Investigation by DG: While conducting the investigation, the DG sought certain
information and documents from Google by way of seven separate notices. DG alleged
that Google did not furnish the information as requisitioned. Accordingly, the DG
reported the matter to CCI seeking initiation of proceedings under Sections 43 and 45 of
the Act. On recommendation by DG, CCI observed that the Google shown an attitude of
either withholding the information or furnishing only a part of the information. The DG
proposal for initiation of penalty proceedings was considered by the CCI in its ordinary
meeting held on February 13, 2014 wherein it was observed that Google have not supplied
complete information/ documents as sought for by the DG. On the basis of that, CCI
issued a show cause notice to Google under Section 43 of the Act.

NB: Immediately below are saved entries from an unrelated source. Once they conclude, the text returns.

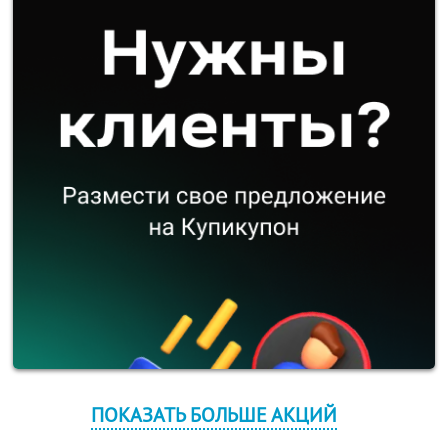
ПОКАЗАТЬ БОЛЬШЕ АКЦИЙ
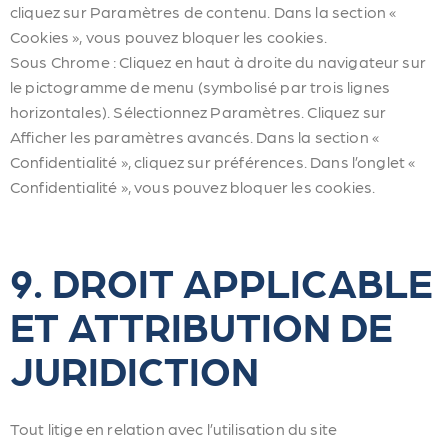
cliquez sur Paramètres de contenu. Dans la section «
Cookies », vous pouvez bloquer les cookies.
Sous Chrome : Cliquez en haut à droite du navigateur sur
le pictogramme de menu (symbolisé par trois lignes
horizontales). Sélectionnez Paramètres. Cliquez sur
Afficher les paramètres avancés. Dans la section «
Confidentialité », cliquez sur préférences. Dans l’onglet «
Confidentialité », vous pouvez bloquer les cookies.
9. DROIT APPLICABLE
ET ATTRIBUTION DE
JURIDICTION
Tout litige en relation avec l’utilisation du site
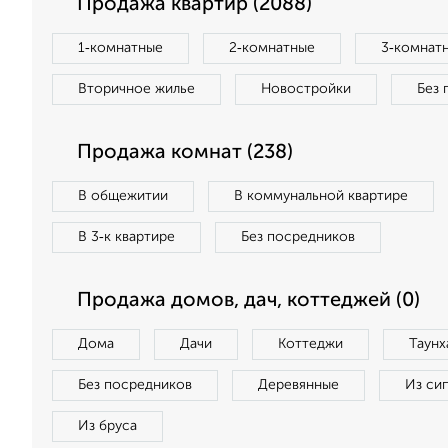
Продажа квартир (2088)
1‑комнатные
2‑комнатные
3‑комнат
Вторичное жилье
Новостройки
Без 
Продажа комнат (238)
В общежитии
В коммунальной квартире
В 3‑к квартире
Без посредников
Продажа домов, дач, коттеджей (0)
Дома
Дачи
Коттеджи
Таунх
Без посредников
Деревянные
Из си
Из бруса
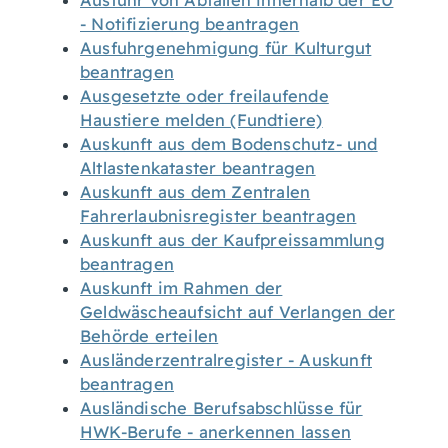
Ausfuhr von Abfällen innerhalb der EU
- Notifizierung beantragen
Ausfuhrgenehmigung für Kulturgut
beantragen
Ausgesetzte oder freilaufende
Haustiere melden (Fundtiere)
Auskunft aus dem Bodenschutz- und
Altlastenkataster beantragen
Auskunft aus dem Zentralen
Fahrerlaubnisregister beantragen
Auskunft aus der Kaufpreissammlung
beantragen
Auskunft im Rahmen der
Geldwäscheaufsicht auf Verlangen der
Behörde erteilen
Ausländerzentralregister - Auskunft
beantragen
Ausländische Berufsabschlüsse für
HWK-Berufe - anerkennen lassen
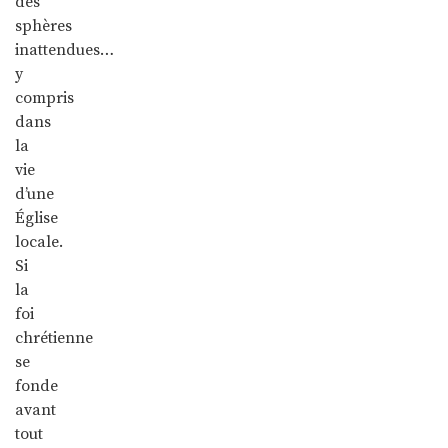
des
sphères
inattendues…
y
compris
dans
la
vie
d’une
Église
locale.
Si
la
foi
chrétienne
se
fonde
avant
tout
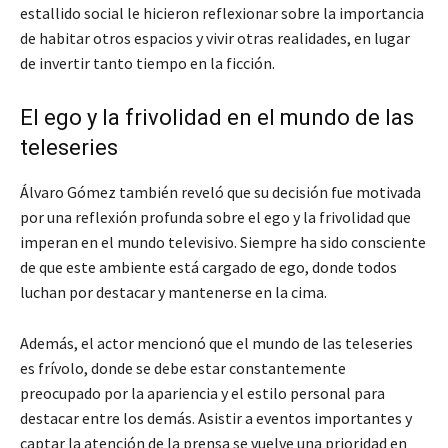
estallido social le hicieron reflexionar sobre la importancia
de habitar otros espacios y vivir otras realidades, en lugar
de invertir tanto tiempo en la ficción.
El ego y la frivolidad en el mundo de las
teleseries
Álvaro Gómez también reveló que su decisión fue motivada
por una reflexión profunda sobre el ego y la frivolidad que
imperan en el mundo televisivo. Siempre ha sido consciente
de que este ambiente está cargado de ego, donde todos
luchan por destacar y mantenerse en la cima.
Además, el actor mencionó que el mundo de las teleseries
es frívolo, donde se debe estar constantemente
preocupado por la apariencia y el estilo personal para
destacar entre los demás. Asistir a eventos importantes y
captar la atención de la prensa se vuelve una prioridad en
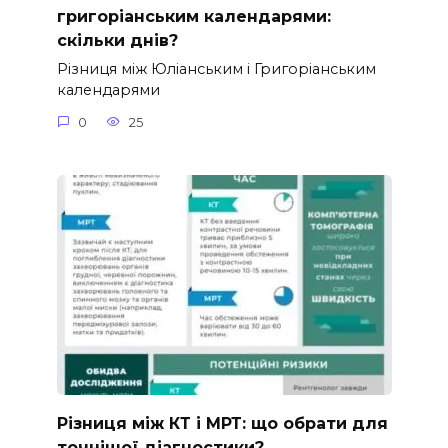
григоріанським календарями:
скільки днів?
Різниця між Юліанським і Григоріанським
календарями
0
25
Різниця між КТ і МРТ: що обрати для
точнішої діагностики?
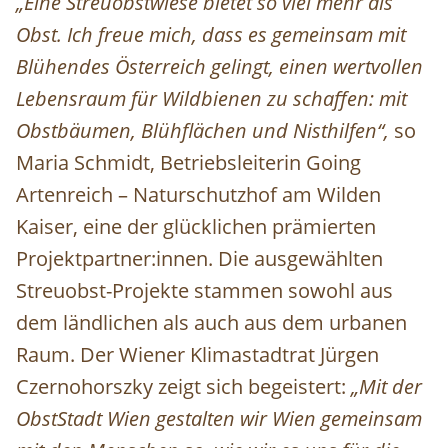
„Eine Streuobstwiese bietet so viel mehr als
Obst. Ich freue mich, dass es gemeinsam mit
Blühendes Österreich gelingt, einen wertvollen
Lebensraum für Wildbienen zu schaffen: mit
Obstbäumen, Blühflächen und Nisthilfen“,
so
Maria Schmidt, Betriebsleiterin Going
Artenreich – Naturschutzhof am Wilden
Kaiser, eine der glücklichen prämierten
Projektpartner:innen. Die ausgewählten
Streuobst-Projekte stammen sowohl aus
dem ländlichen als auch aus dem urbanen
Raum. Der Wiener Klimastadtrat Jürgen
Czernohorszky zeigt sich begeistert:
„Mit der
ObstStadt Wien gestalten wir Wien gemeinsam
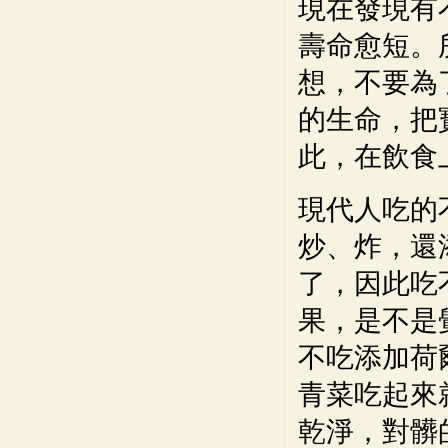
現在發現有
壽命愈短。
想，不要為
的生命，把
此，在飲食
現代人吃的
炒、炸，還
了，因此吃
果，是不是
不吃添加荷
青菜吃起來
乾淨，對髒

Reply filed by Google: Google filed a written response to the show
cause notice and argued that it has provided the information/replies to
all the notices issued by DG. Further, Google put every effort to engage
frequently with the DG, including facilitating direct interactions with
its employees (often located overseas) who were best placed to explain
the highly technical issues that form part of the investigations. It was
further argued that, Google is a global organization with offices all over
the world. There is no single central database from which to source all
the information sought by the DG and the information sought is
seldom "off the shelf". As such, responding to information requests has
often required extensive work to be undertaken by Google employees
located in different countries, departments, divisions and roles, across
multiple time-zones.


Decision of the CCI: On the issue of widening the scope of investigation by DG, CCI held that the
scope of the investigations is very broad and encompasses various aspects relating to Googles policies
with respect to online search advertising.
Google failed to comply with the directions given by the DG. Despite liberal indulgence shown by the
DG, Google engaged in dilatory tactics in order to procrastinate and prolong the investigations
without any justifiable reason.
Law casts an obligation upon the party to comply with a direction, the same needs to be complied
with in the manner and the time stipulated therein. Every failure to comply with the directions and
requisitions constitutes a separate ground for imposition of penalties. The period of failure to comply
commenced w.e.f. February 26, 2013 in terms of the first notice of the DG dated February 12, 2013.
Google failed to comply fully with the various notices issued by the DG on different occasions.
Despite reminders and opportunities extended by the DG, Google advanced frivolous and vexatious
pleas to delay and avoid compliance.
Taking into consideration the totality of the facts and circumstances of the case, CCI imposed fine
upon Google by taking only one instance of non- compliance. CCI further observed that, if Google
failed to comply with the directions of the DG in future, each instance of non-compliance shall be
taken separately besides considering the same as aggravating factor for the purposes of imposition of
In view of the above observations, CCI decided to impose a fine of ` 10 million on Google for not
providing the complete information as sought by DG for the purpose of investigation.